Brillante Sarah Chang
♪♪♪♪♪ – Nicolo Paganini: Violinkonzert Nr. 1; Camille Saint-Saëns: Havanaise pour violon et orchestre + Introduction et Rondo Capriccioso; Sarah Chang, Violine, The Philadelphia Orchestra, Wolfgang Sawallisch; Aufnahme 1993/94 (54’48’) – Rezension von Remy Franck
Diese CD der jungen amerikanisch-koreanischen Geigerin Sarah Chang beweist, wie die Platten, die sie zuvor machte, dass diese Virtuosin eine herausragende Musikerin ist, die bereits in so jungen Jahren alles hat, was viele andere nie bekommen: eine stupende Technik, eine traumhaft sichere Fingerfertigkeit und daneben aber auch eine fabelhafte Eleganz, ein sehr ausgeprägtes Stilgefühl und eine Expressivität, in der sich Sinn für Dramatik mit Gefühlsausdruck aufs angenehmste verbinden.  Wolfgang Sawallisch und das Philadelphia Orchestra begleiten genauso stilvoll, so dass man, abgesehen von allen auf ein Wunderkind bezogenen Überlegungen, von Referenzversionen der drei hier eingespielten Werke sprechen kann.

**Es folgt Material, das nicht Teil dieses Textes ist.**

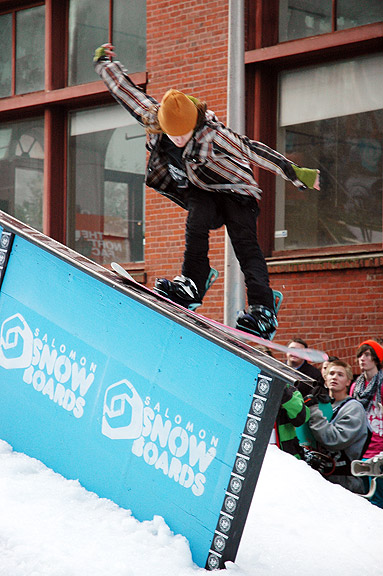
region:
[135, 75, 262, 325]
snowboarder sliding down sign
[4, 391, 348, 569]
thick white snow under sign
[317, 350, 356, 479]
blonde boy watching snow boarder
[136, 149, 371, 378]
bright red brick wall of building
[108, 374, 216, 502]
white lettering on blue sign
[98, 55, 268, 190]
plaid jacket on snowboarder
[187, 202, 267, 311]
black pants on snow boarder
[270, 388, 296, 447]
green and black sweater on observer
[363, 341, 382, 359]
red wool cap on observer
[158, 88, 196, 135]
man is wearing a hat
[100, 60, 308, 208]
white, black and orange jacket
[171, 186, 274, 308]
man is wearing black pants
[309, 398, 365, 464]
man is wearing a grey sweater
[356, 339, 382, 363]
man is wearing a head band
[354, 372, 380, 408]
man is wearing a scarf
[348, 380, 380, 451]
red and white shirt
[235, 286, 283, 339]
man has ski shoe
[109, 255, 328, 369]
man is on a snowboard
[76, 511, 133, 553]
a view of ice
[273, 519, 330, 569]
a view of snow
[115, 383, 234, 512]
text on the board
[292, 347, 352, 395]
face of the person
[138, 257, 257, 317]
shoe of the person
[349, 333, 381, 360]
hat of the person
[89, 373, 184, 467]
logo on the board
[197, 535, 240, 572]
marks on the side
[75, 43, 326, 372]
The man is on a snowboard.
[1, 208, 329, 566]
The snowboard is on a ramp.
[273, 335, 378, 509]
A crowd of people are watching the snowboarder.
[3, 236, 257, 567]
The sign on the snowboard is painted blue and white.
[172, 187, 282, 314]
The pants are black.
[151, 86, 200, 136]
The hat is orange.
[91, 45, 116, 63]
The gloves are green.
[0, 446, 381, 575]
The snow is white.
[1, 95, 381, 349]
The building in back is made of brick.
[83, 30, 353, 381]
A person on a snowboard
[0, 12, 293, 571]
A snowboarder grinding on a sign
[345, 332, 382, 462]
A person in a red cap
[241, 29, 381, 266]
A large glass window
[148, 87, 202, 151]
A brown cap on someone's head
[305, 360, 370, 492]
A person in a grey shirt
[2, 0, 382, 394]
A red brick building with several windows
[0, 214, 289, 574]
A blue Salomon Show Boards sign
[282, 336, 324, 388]
A partially obscured person in a black jacket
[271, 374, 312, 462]
A green and black striped shirt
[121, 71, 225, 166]
head of the person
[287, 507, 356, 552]
snow on the ground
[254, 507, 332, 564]
white snow on ground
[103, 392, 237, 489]
white words on sign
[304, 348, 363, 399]
head of a man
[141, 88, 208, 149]
orange hat on man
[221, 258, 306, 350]
foot of the man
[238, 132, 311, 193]
arm of the man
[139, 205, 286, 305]
pants on the man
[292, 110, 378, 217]
reflection in the window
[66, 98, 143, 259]
building has a window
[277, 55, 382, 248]
building has a window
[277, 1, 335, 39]
building has a window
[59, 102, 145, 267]
A window on a building.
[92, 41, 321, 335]
a boy on a snowboard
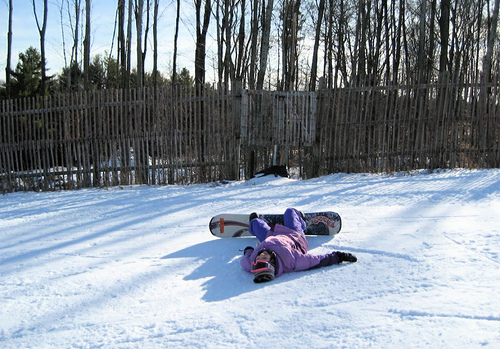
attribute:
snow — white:
[36, 170, 498, 343]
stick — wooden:
[54, 93, 64, 189]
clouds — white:
[135, 32, 206, 74]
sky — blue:
[1, 0, 499, 86]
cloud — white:
[267, 37, 327, 86]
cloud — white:
[143, 38, 220, 83]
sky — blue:
[159, 1, 340, 68]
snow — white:
[319, 307, 331, 328]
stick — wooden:
[215, 77, 272, 154]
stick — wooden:
[129, 84, 147, 184]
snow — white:
[384, 299, 477, 327]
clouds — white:
[297, 35, 323, 73]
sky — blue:
[0, 0, 498, 102]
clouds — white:
[58, 17, 240, 83]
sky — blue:
[9, 11, 444, 93]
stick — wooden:
[429, 62, 443, 171]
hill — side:
[2, 169, 498, 347]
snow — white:
[63, 222, 115, 299]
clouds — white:
[111, 26, 266, 94]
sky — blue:
[37, 12, 499, 127]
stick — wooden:
[211, 81, 220, 184]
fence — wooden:
[34, 78, 494, 202]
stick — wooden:
[354, 75, 363, 172]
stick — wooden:
[26, 97, 36, 192]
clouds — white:
[35, 50, 139, 63]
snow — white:
[51, 217, 174, 349]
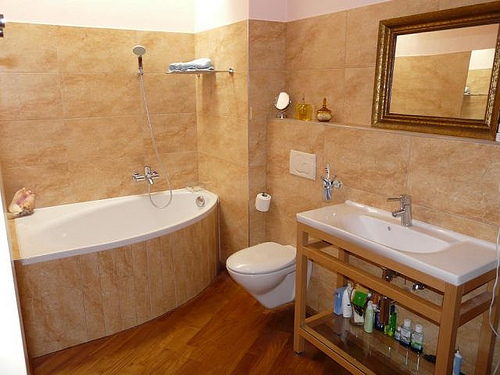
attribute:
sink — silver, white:
[341, 193, 450, 268]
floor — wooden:
[180, 310, 253, 374]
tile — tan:
[167, 258, 205, 289]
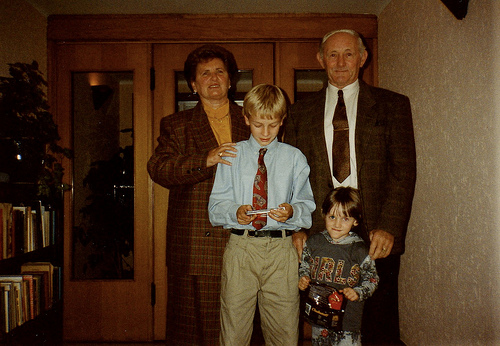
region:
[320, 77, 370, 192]
Man wearing white shirt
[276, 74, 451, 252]
Man wearing dark jacket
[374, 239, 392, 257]
Man wearing wedding ring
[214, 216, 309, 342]
Boy wearing tan pants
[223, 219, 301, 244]
Boy wearing dark belt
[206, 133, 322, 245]
Boy wearing blue shirt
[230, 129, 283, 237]
Boy wearing red tie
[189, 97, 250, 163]
Woman wearing yellow shirt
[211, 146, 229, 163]
Ring on womans finger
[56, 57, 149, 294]
Glass on wooden door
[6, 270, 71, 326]
books on second shelf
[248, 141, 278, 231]
boy's red tie with pattern design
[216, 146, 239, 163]
gold ring on woman's right hand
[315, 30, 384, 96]
smiling man with grey hair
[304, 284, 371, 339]
toy in girl's hands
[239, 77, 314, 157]
blonde haired boy looking down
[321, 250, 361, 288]
rls printed on girls shirt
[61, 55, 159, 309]
mirror on back of door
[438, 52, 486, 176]
beige area of wall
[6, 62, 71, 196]
plant on top of book shelf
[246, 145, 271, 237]
woman wearing a red tie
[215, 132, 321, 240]
boy wearing blue shirt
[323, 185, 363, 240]
girl with blond hair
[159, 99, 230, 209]
Woman a plaid jacket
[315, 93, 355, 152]
Man wearing a brown tie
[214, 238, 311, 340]
Boy wearing brown pants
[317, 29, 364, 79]
Man with gray hair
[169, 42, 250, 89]
woman with brown hair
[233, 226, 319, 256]
Boy with black belt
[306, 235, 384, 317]
Girl wearing a gray shirt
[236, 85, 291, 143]
The boys hair is blonde.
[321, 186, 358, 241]
The boys hair is brown.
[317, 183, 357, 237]
The boys hair is short.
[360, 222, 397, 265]
The man is wearing a ring.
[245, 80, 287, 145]
The boys hair is short.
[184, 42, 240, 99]
The woman's hair is brown.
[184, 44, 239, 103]
The womans hair is short.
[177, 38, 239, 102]
The woman is wearing earrings.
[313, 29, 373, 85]
The man's hair is grey.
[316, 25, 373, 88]
The man's hair is short.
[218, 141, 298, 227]
boy wearing a blue shirt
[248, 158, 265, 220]
boy wearing a red tie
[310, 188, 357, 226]
child with blond hair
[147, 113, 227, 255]
woman wearing a plaid jacket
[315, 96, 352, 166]
man wearing a brown tie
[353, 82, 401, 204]
man wearing a brown jacket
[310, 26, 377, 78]
man with gray hair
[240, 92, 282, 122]
boy with blond hair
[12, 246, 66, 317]
books on a shelf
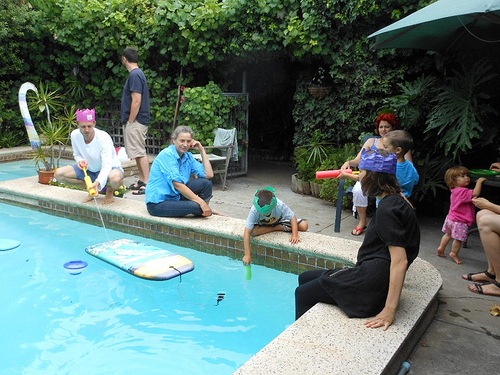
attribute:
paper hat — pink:
[71, 105, 97, 123]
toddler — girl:
[435, 162, 484, 263]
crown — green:
[254, 187, 275, 212]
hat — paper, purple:
[344, 147, 424, 182]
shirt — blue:
[145, 155, 179, 204]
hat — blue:
[354, 141, 395, 169]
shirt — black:
[318, 191, 421, 317]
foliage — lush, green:
[47, 14, 319, 146]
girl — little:
[436, 181, 496, 245]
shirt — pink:
[446, 186, 484, 223]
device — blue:
[63, 257, 89, 275]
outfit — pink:
[433, 186, 476, 242]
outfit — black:
[291, 190, 422, 320]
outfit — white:
[68, 127, 125, 188]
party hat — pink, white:
[71, 106, 99, 123]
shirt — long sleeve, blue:
[143, 144, 205, 204]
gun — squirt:
[81, 160, 98, 202]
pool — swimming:
[1, 144, 441, 373]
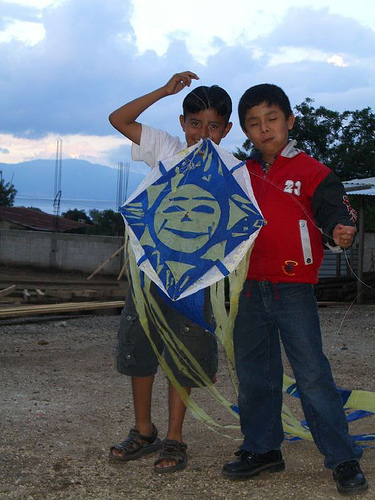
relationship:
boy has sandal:
[107, 71, 234, 477] [110, 426, 164, 466]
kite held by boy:
[117, 135, 269, 303] [107, 71, 234, 477]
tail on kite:
[119, 233, 239, 441] [117, 135, 269, 303]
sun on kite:
[136, 161, 252, 286] [117, 135, 269, 303]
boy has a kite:
[107, 71, 234, 477] [117, 135, 269, 303]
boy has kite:
[107, 71, 234, 477] [117, 135, 269, 303]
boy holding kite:
[107, 71, 234, 477] [117, 135, 269, 303]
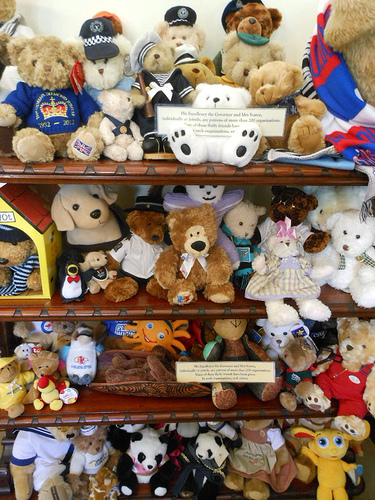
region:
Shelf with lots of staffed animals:
[0, 0, 367, 489]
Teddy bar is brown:
[146, 197, 240, 305]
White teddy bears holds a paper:
[141, 75, 285, 185]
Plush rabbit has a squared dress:
[244, 216, 334, 330]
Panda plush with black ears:
[103, 418, 180, 494]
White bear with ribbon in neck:
[306, 205, 372, 308]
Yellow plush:
[290, 422, 359, 497]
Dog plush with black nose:
[46, 183, 124, 247]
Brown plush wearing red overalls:
[290, 303, 372, 432]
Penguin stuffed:
[52, 252, 85, 307]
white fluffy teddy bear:
[256, 318, 306, 357]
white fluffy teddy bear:
[313, 209, 372, 304]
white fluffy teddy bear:
[155, 83, 262, 160]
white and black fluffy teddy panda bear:
[117, 431, 172, 494]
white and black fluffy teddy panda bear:
[180, 429, 227, 493]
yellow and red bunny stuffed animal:
[290, 425, 355, 497]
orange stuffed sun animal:
[123, 316, 188, 352]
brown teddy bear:
[67, 424, 120, 484]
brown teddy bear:
[26, 349, 60, 381]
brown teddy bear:
[83, 249, 115, 292]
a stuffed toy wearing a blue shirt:
[7, 32, 71, 172]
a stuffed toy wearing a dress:
[246, 222, 316, 326]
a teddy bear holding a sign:
[160, 80, 264, 182]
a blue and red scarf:
[307, 30, 357, 176]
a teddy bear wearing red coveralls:
[300, 319, 370, 426]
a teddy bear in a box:
[0, 187, 51, 313]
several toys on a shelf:
[5, 9, 363, 165]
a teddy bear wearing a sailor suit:
[126, 35, 186, 128]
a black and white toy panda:
[103, 428, 174, 493]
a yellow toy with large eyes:
[292, 426, 357, 498]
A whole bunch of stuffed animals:
[14, 49, 355, 349]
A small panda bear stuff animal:
[118, 428, 175, 488]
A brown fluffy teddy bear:
[165, 203, 235, 300]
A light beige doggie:
[51, 184, 125, 241]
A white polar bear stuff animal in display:
[173, 80, 255, 174]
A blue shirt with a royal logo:
[6, 78, 99, 133]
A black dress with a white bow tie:
[130, 69, 194, 106]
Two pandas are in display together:
[119, 430, 228, 493]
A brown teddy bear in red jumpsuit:
[323, 318, 373, 406]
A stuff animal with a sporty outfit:
[296, 30, 368, 110]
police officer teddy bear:
[58, 17, 162, 146]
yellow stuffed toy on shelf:
[285, 415, 374, 499]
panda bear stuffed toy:
[113, 424, 193, 495]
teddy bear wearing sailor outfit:
[12, 428, 93, 499]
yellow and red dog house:
[0, 185, 65, 317]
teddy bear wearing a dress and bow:
[249, 205, 327, 331]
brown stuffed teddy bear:
[152, 202, 254, 301]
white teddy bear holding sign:
[135, 73, 295, 184]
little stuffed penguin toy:
[50, 258, 92, 303]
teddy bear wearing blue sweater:
[0, 19, 116, 191]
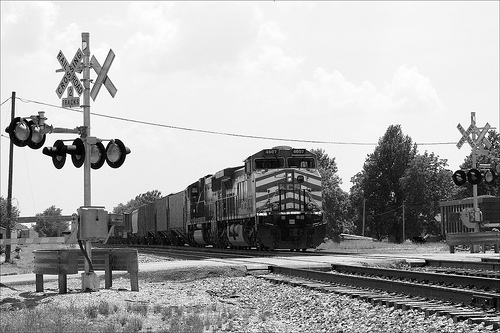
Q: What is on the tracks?
A: The train.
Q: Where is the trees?
A: To the right of the train.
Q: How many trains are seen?
A: One.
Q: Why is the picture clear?
A: Daytime.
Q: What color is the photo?
A: Black and white.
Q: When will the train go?
A: Later.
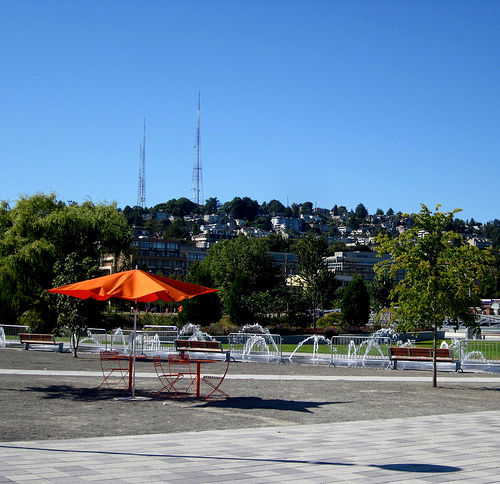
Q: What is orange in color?
A: An umbrella.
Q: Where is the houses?
A: In the hilltop.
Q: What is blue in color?
A: The sky.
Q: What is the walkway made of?
A: Pavers.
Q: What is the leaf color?
A: Green.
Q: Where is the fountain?
A: Park.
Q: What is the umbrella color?
A: Orange.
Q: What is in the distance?
A: Water.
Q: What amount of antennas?
A: Two.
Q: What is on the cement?
A: Shadow.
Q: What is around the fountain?
A: Trees.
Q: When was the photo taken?
A: In daytime.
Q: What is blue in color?
A: The sky.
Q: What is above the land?
A: The sky.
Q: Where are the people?
A: None in photo.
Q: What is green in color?
A: Trees.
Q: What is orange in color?
A: The umbrella.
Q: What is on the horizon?
A: Two towers.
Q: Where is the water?
A: Near the benches.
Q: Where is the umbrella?
A: Over the table.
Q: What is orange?
A: Umbrella.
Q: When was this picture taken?
A: During the day.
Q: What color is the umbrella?
A: Orange.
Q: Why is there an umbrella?
A: To make shade.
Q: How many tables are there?
A: Two.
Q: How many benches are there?
A: Three.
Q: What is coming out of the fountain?
A: Water.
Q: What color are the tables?
A: Orange.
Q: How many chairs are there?
A: 4.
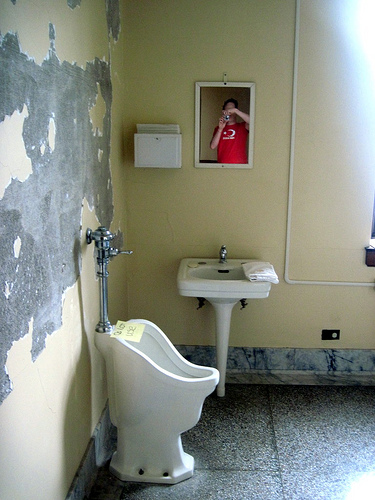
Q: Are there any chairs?
A: No, there are no chairs.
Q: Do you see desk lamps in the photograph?
A: No, there are no desk lamps.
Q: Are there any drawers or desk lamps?
A: No, there are no desk lamps or drawers.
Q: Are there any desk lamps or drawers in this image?
A: No, there are no desk lamps or drawers.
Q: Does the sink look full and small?
A: No, the sink is small but empty.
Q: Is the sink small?
A: Yes, the sink is small.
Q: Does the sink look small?
A: Yes, the sink is small.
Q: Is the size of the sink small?
A: Yes, the sink is small.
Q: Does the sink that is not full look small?
A: Yes, the sink is small.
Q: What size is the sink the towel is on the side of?
A: The sink is small.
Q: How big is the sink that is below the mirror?
A: The sink is small.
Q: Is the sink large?
A: No, the sink is small.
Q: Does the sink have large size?
A: No, the sink is small.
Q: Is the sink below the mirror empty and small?
A: Yes, the sink is empty and small.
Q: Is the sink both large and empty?
A: No, the sink is empty but small.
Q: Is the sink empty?
A: Yes, the sink is empty.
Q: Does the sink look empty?
A: Yes, the sink is empty.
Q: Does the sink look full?
A: No, the sink is empty.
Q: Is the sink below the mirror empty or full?
A: The sink is empty.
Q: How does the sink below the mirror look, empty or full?
A: The sink is empty.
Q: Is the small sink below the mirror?
A: Yes, the sink is below the mirror.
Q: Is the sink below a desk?
A: No, the sink is below the mirror.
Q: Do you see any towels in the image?
A: Yes, there is a towel.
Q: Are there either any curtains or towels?
A: Yes, there is a towel.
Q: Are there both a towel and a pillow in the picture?
A: No, there is a towel but no pillows.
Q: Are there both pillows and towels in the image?
A: No, there is a towel but no pillows.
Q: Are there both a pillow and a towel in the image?
A: No, there is a towel but no pillows.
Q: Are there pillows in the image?
A: No, there are no pillows.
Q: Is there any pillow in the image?
A: No, there are no pillows.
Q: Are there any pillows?
A: No, there are no pillows.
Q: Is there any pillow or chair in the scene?
A: No, there are no pillows or chairs.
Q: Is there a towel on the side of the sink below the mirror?
A: Yes, there is a towel on the side of the sink.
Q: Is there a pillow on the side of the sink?
A: No, there is a towel on the side of the sink.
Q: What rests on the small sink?
A: The towel rests on the sink.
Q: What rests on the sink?
A: The towel rests on the sink.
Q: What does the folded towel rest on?
A: The towel rests on the sink.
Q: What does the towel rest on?
A: The towel rests on the sink.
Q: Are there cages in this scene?
A: No, there are no cages.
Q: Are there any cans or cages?
A: No, there are no cages or cans.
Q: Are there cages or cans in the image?
A: No, there are no cages or cans.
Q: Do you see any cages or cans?
A: No, there are no cages or cans.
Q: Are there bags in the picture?
A: No, there are no bags.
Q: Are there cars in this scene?
A: No, there are no cars.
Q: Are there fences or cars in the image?
A: No, there are no cars or fences.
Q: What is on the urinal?
A: The sign is on the urinal.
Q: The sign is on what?
A: The sign is on the urinal.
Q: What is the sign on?
A: The sign is on the urinal.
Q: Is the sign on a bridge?
A: No, the sign is on a urinal.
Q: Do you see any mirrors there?
A: Yes, there is a mirror.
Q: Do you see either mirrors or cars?
A: Yes, there is a mirror.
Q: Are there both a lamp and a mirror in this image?
A: No, there is a mirror but no lamps.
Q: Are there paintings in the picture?
A: No, there are no paintings.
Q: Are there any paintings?
A: No, there are no paintings.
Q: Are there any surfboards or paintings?
A: No, there are no paintings or surfboards.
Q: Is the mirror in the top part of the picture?
A: Yes, the mirror is in the top of the image.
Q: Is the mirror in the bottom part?
A: No, the mirror is in the top of the image.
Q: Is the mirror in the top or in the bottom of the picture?
A: The mirror is in the top of the image.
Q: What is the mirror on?
A: The mirror is on the wall.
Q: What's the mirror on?
A: The mirror is on the wall.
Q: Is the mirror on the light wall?
A: Yes, the mirror is on the wall.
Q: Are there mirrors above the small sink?
A: Yes, there is a mirror above the sink.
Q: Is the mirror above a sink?
A: Yes, the mirror is above a sink.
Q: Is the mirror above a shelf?
A: No, the mirror is above a sink.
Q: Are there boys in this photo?
A: No, there are no boys.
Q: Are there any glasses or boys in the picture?
A: No, there are no boys or glasses.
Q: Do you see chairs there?
A: No, there are no chairs.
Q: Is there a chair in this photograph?
A: No, there are no chairs.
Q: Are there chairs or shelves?
A: No, there are no chairs or shelves.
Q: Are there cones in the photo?
A: No, there are no cones.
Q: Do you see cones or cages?
A: No, there are no cones or cages.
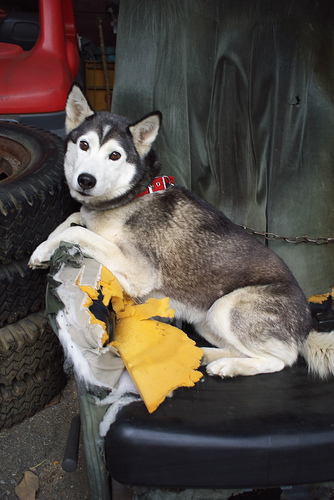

Kovacevich und Sawallisch mit den Brahms-Konzerten
♪♪♪♪♪ – Johannes Brahms: Klavierkonzert Nr. 1 op. 15 + Zwei Gesänge für eine Altstimme mit Bratsche und Klavier, op. 91; Stephen Kovacevich, Ann Murray, Nokubo Imai, The London Philharmonic, Wolfgang Sawallisch; Aufnahmen 12.1991, 03.1992 (59’28) – Rezension von Remy Franck
Mit dieser Aufnahme haben Stephen Kovacevich und Wolfgang Sawallisch die Messlatte für das erste Brahms-Konzert sehr hoch gelegt. Kaum je dürfte ein Dirigent die Leipziger Kritik so sehr Lügen gestraft haben, in der es hieß: « Die Gedanken schleichen entweder matt und siechenhaft dahin, oder sie bäumen sich in fieberkranker Aufgeregtheit in die Höhe, um desto erschöpfter zusammenzubrechen. » Sawallisch versteht es wie kein anderer, die ruhigeren Passagen zum Blühen zu bringen. Er lässt das London Philharmonic in satten Farben singen, ohne in Gefühlsseligkeit zu verfallen. Eine entspannte Ruhe kennzeichnet die langsamen Teile, mitreißender Schwung die Forte-Passagen. Stephen (Bishop)-Kovacevichs Spiel ist technisch überlegen, in hohem Masse ausgereift und ausdrucksvoll. Eine Ausnahmeeinspielung, hinter der die beiden Gesänge für Altstimme mit Bratsche und Klavier op. 91 – obwohl exzellent dargeboten – für meinen Begriff eher störend wirken. Aber, man kann ja vorher abschalten oder sie einfach wegprogrammieren und separat anhören.

Sawallischs Neunte
♪♪♪ – Ludwig van Beethoven: Symphonie Nr. 9; Margret Price, Marjana Lipovsek, Peter Seiffert, Jan-Hendrik-Rootering, Musikverein Düsseldorf, Concertgebouw Orkest Amsterdam, Wolfgang Sawallisch; Aufnahme 12.1992 (live, 68’22’) – Rezension von Remy Franck
Dies ist eine erstaunliche Aufnahme: Solisten, Chor und Orchester sind souverän (mit Abstrichen für Margret Price), der Klang ist transparent, die Musik kraftvoll und flüssig, und doch kann Sawallischs Interpretation irgendwie nicht befriedigen. Sie ist allzu bieder. Sie lässt den Zuhörer kalt.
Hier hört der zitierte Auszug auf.